Advanced technologies that can process complex biological data have transformed the human sciences, and are now being used to conduct studies and generate new knowledge in the field of education. The Leverhulme Trust has just awarded a research project grant to study the rise of data-intensive, computational biology in education to Ben Williamson (University of Edinburgh), Jessica Pykett (Birmingham) and Martyn Pickersgill (Edinburgh). We’re thrilled to be collaborating as a team on this project, which builds on previous work we have separately completed on the application of biology in education and policy, including epigenetics, brain-based teaching, neurotechnologies, and bioinformatics-based polygenic scoring. The project also represents an exciting opportunity to build interdisciplinary connections across our respective fields of education governance, social and political geography, and sociology of science and medicine.

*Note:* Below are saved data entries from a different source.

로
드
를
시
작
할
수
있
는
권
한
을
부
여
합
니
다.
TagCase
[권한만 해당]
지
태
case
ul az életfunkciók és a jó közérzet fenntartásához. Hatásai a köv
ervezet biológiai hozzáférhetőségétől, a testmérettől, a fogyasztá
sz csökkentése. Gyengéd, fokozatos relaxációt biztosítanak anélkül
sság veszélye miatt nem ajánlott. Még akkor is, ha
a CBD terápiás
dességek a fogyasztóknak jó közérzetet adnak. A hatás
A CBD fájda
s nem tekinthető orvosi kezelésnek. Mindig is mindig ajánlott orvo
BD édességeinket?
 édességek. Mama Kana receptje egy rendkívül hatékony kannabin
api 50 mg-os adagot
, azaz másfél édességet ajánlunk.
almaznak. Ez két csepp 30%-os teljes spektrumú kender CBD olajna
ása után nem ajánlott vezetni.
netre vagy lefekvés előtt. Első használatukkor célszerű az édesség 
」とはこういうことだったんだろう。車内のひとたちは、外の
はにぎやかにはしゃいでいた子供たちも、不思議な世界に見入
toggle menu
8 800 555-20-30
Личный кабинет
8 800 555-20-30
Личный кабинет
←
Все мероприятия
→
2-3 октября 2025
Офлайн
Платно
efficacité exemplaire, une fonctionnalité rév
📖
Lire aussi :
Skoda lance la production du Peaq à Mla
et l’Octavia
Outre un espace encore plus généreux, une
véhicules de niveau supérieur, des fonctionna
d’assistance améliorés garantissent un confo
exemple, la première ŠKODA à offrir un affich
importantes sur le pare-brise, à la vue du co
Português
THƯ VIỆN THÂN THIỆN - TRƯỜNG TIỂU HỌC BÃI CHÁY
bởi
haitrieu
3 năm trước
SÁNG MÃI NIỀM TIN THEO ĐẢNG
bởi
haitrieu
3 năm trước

As a way of initially characterizing the developments we will study, we see data-scientific biology in education emerging from three core developments. First, advanced computer technologies are transforming the biological sciences and leading to new ways of understanding and treating human bodies, such as in the biomedical field of ‘precision medicine’. Second, biological understandings of learning are returning to educational debates as new scientific knowledge about the biological underpinnings of learning and educational outcomes are produced by scientists working in fields of neuroscience, psychology, and genomics. And third, learning sciences and analytics experts increasingly use advanced computer techniques such as biosensors and brain scanners to assess the biological aspects of learning. As such, we will examine both data-intensive biology as a science-in-the-making and its positioning as a potentially policy-relevant science with significant practical and political implications in education.
The project is grounded in previous research studying such developments as data-centric biology, precision medicine, post-genomics, digital psychometrics, emotion analytics, neurotechnologies, and bioinformatics. Such work points to the considerable impact that data science and computation have exerted on biological discovery and knowledge production, and the scientific and ethical problems accompanying them. We will be asking questions about whether or how data-intensive biology in education constructs new knowledge about embodied learning processes, and whether novel biological conceptions of learners and learning produced through data science are being deployed as forms of policy or practice intervention.
The overarching objective of the study is to identify and interrogate the apparatuses, organizations, expertise, laboratory practices, and technological machinery that make data-scientific biology in education possible. This empirical objective will specifically enable us to understand the methodological and technical processes that underpin knowledge claims about learning and education emerging from data-scientific biology. The second key objective is to examine how new biological understandings and knowledge of learning might transform educational research, policy, practice, and public understandings of education, and to identify the practical, political and ethical consequences of these new ways of thinking about biology in education.
We’re delighted the Leverhulme Trust has awarded us a research project grant to start this program of work, including funding for a full-time postdoctoral research fellow for two years from September 2021. It will be a really exciting post for someone interested in the empirical social scientific study of data-intensive biology, and its implications for domains of public policy such as education.